Supplied data:

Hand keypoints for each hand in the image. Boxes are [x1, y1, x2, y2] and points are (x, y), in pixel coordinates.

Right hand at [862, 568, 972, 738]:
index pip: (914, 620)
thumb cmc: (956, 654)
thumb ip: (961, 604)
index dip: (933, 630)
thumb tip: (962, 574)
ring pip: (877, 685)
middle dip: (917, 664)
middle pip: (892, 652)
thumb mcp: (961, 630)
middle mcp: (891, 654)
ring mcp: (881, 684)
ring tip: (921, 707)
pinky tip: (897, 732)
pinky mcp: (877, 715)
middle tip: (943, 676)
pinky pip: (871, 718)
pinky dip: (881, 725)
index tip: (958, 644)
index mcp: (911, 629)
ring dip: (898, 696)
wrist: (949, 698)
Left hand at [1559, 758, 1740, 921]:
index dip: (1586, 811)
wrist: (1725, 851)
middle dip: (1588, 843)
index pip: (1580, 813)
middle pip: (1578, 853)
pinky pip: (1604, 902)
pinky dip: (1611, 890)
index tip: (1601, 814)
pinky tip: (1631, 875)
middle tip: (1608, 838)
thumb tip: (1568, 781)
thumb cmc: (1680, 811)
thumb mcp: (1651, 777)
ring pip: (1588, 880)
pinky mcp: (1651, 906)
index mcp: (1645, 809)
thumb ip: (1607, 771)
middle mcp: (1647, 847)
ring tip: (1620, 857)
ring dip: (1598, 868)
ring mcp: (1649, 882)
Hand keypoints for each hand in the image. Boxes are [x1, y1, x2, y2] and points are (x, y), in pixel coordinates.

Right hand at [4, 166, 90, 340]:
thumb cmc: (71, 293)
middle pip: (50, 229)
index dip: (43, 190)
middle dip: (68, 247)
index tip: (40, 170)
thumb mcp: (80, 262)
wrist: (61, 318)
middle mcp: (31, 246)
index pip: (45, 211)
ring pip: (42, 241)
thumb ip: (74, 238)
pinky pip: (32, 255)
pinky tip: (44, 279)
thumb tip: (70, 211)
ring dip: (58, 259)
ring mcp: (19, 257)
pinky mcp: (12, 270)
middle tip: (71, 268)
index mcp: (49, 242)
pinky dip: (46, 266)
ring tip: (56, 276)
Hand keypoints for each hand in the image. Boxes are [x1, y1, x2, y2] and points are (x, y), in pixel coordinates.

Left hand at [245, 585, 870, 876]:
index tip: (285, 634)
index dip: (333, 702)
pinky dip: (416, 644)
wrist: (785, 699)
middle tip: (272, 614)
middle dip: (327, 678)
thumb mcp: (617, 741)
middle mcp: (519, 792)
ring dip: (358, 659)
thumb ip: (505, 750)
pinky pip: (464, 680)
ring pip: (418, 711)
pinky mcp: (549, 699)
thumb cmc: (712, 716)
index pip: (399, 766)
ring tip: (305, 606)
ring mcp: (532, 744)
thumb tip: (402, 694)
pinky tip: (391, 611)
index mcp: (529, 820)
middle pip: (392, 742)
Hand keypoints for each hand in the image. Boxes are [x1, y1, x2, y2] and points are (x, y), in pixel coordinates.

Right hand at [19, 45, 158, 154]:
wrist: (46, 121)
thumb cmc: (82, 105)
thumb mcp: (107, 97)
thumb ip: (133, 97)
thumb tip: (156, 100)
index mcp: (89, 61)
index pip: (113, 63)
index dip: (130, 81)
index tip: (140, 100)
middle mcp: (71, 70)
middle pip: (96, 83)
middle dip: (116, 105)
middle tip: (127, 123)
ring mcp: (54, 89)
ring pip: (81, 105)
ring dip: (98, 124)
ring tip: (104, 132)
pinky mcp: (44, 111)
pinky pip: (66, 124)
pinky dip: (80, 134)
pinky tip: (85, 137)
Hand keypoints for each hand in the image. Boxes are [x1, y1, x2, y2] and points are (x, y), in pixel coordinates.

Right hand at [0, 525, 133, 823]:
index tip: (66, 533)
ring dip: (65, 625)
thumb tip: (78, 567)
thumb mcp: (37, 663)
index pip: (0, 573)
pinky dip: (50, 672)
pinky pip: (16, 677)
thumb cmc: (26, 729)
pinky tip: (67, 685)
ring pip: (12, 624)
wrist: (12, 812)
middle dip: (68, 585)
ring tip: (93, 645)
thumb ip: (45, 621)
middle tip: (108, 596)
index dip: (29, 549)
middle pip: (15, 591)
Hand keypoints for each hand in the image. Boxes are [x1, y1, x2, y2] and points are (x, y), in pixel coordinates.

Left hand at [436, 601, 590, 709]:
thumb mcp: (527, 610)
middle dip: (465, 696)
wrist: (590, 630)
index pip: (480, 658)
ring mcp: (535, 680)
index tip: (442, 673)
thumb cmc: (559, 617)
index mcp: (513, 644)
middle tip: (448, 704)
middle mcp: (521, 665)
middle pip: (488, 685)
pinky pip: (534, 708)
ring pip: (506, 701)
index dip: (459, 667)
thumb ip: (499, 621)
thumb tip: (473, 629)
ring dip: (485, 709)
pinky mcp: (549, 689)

Directions for this task: Look above for the line with "ring mcp: (535, 680)" and the line with "thumb tip: (473, 629)". Retype those two lines and every line between them exactly, adding nothing.

Solution:
ring mcp: (535, 680)
index tip: (442, 673)
thumb cmc: (559, 617)
index mcp: (513, 644)
middle tip: (448, 704)
middle mcp: (521, 665)
middle pip: (488, 685)
pinky pip: (534, 708)
ring pip: (506, 701)
index dip: (459, 667)
thumb ip: (499, 621)
thumb tip: (473, 629)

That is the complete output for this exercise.